Esta es su primera novela, pero no su primer acercamiento a la creación narrativa. Su experiencia como intérprete se percibe en la construcción de la voz de Gregorio, en la cadencia de los monólogos internos y en la capacidad para sostener un personaje que, lejos de resultar amable, se vuelve profundamente humano.



Una novela que no señala, pero incomoda


Quizás alguien esté marcando el camino no pretende marcarlo por nosotros. No hay moralejas ni finales complacientes. Lo que ofrece es una invitación —o quizá una advertencia— a detenerse y mirar alrededor, y sobre todo hacia dentro. A preguntarse en qué momento empezamos a vivir en piloto automático y quién, si es que existe, está realmente decidiendo la dirección.

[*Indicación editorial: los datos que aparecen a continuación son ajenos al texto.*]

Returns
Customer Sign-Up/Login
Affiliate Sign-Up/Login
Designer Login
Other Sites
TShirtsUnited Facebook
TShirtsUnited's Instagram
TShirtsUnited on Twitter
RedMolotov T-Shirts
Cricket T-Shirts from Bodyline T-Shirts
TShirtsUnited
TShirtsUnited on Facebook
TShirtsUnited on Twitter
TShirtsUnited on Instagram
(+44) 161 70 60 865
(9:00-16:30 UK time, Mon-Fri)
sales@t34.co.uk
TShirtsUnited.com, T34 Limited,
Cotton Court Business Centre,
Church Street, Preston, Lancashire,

Es una novela para lectores que no buscan evasión, sino reconocimiento. Para quienes saben que el humor puede ser una forma de resistencia y que la lucidez, aunque duela, sigue siendo necesaria. Un libro que no se cierra del todo al terminar la última página, porque algunas preguntas, una vez formuladas, ya no saben desaparecer.


Y quizá ahí esté su mayor logro: recordarnos que, incluso cuando creemos haber perdido el rumbo, alguien —o algo— sigue marcando el camino. Aunque no siempre sepamos hacia dónde.